### What you should do
Transcribe every entry word for word. Skip the pictures.

==== Recorded data

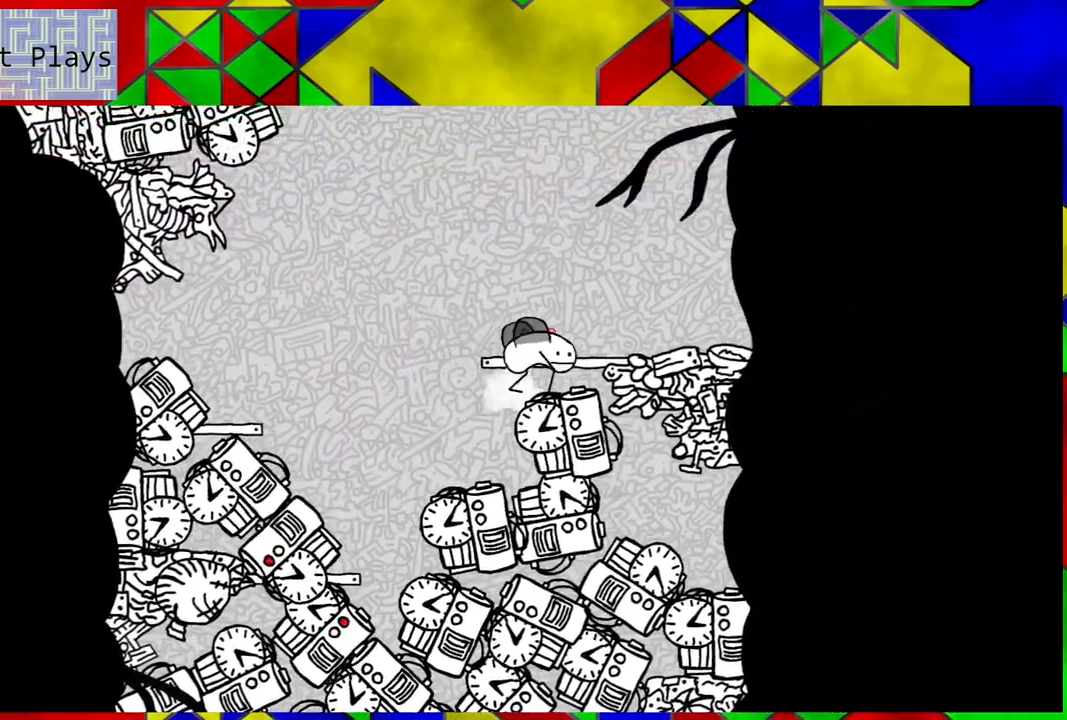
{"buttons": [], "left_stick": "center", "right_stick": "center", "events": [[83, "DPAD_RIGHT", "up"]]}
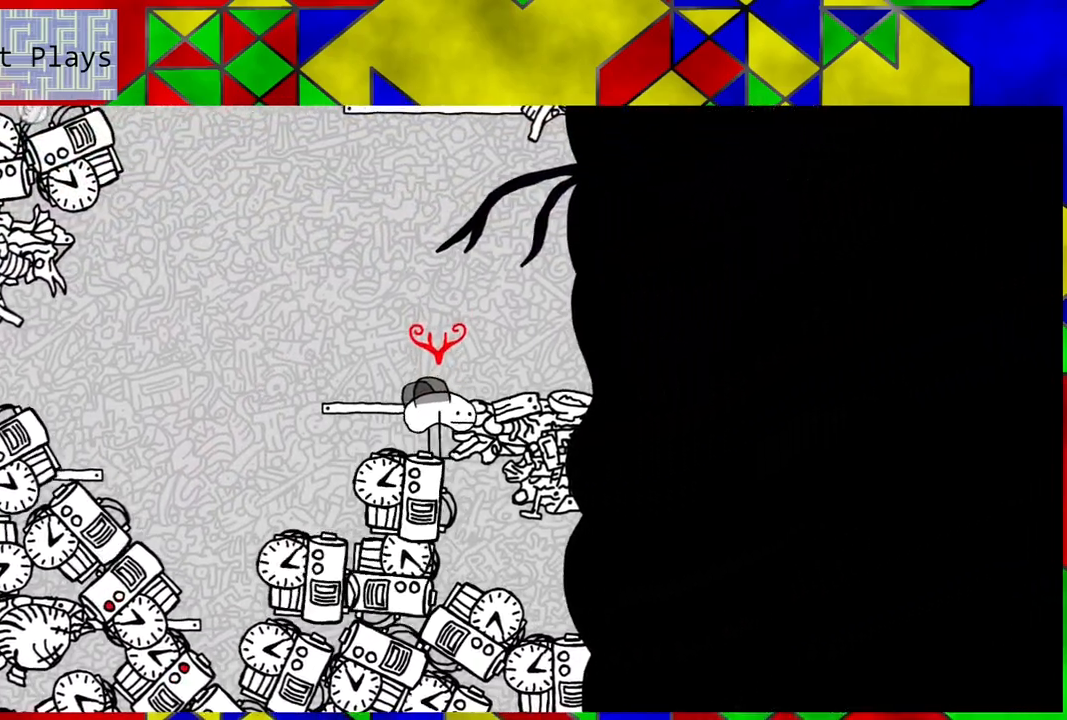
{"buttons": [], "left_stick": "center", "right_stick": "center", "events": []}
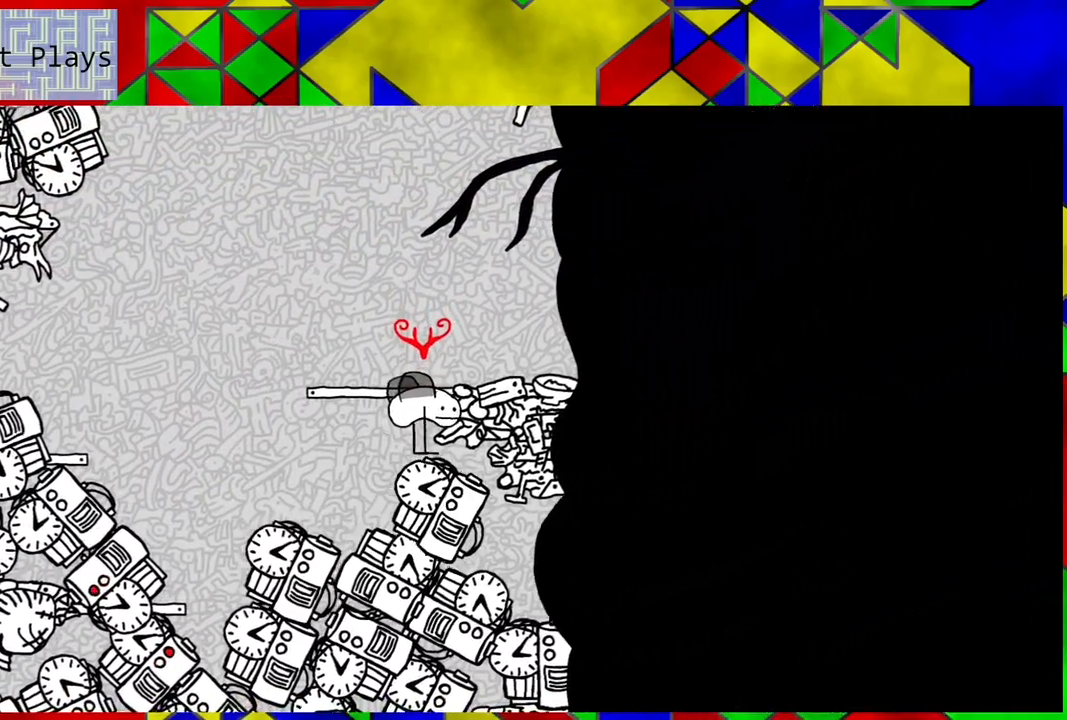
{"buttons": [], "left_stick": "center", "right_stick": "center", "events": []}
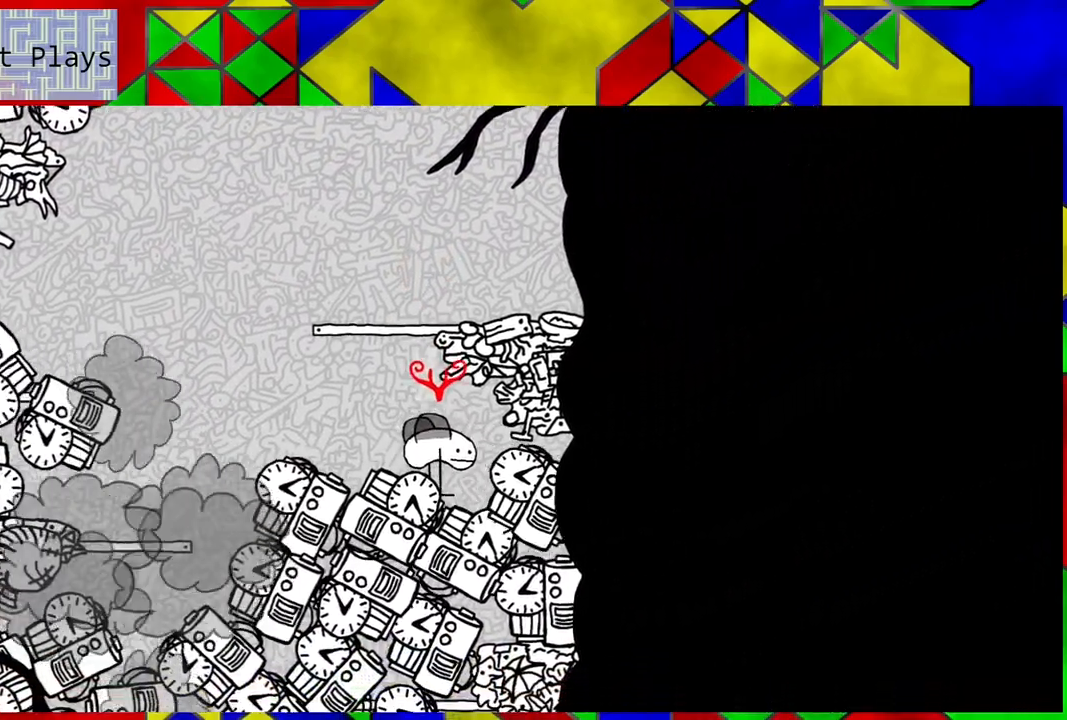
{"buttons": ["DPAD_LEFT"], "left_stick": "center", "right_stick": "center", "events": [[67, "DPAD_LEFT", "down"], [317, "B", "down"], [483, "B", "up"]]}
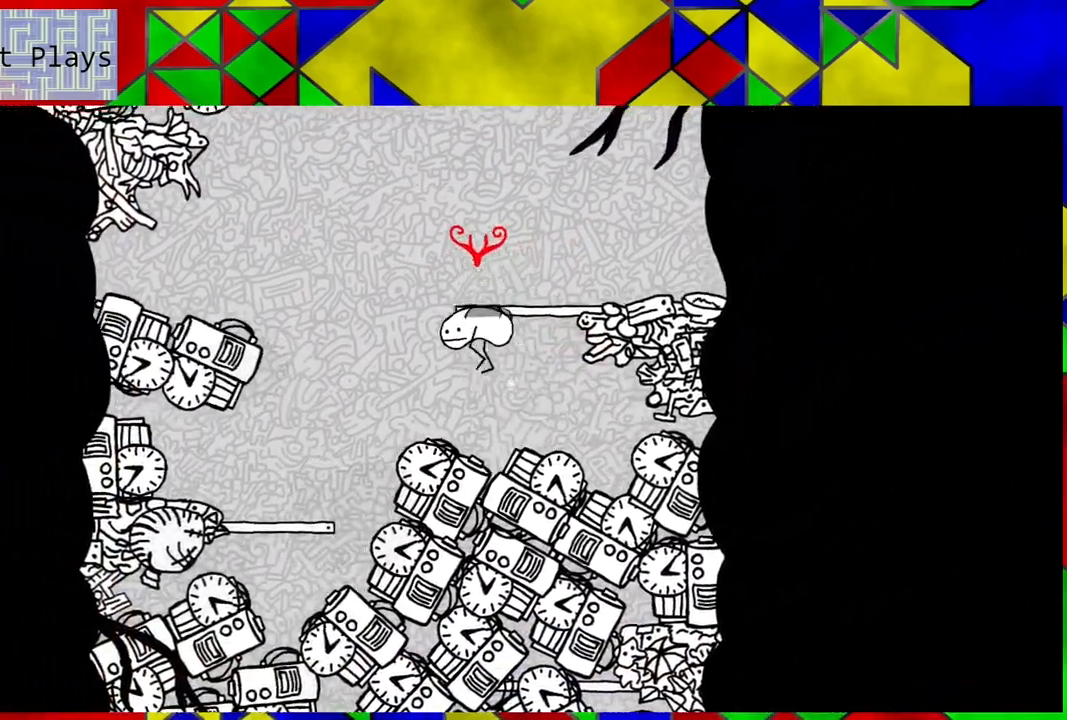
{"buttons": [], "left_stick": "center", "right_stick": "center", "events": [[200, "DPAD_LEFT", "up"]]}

========

### Task output
{"buttons": [], "left_stick": "center", "right_stick": "center", "events": [[83, "DPAD_RIGHT", "up"]]}
{"buttons": [], "left_stick": "center", "right_stick": "center", "events": []}
{"buttons": [], "left_stick": "center", "right_stick": "center", "events": []}
{"buttons": ["DPAD_LEFT"], "left_stick": "center", "right_stick": "center", "events": [[67, "DPAD_LEFT", "down"], [317, "B", "down"], [483, "B", "up"]]}
{"buttons": [], "left_stick": "center", "right_stick": "center", "events": [[200, "DPAD_LEFT", "up"]]}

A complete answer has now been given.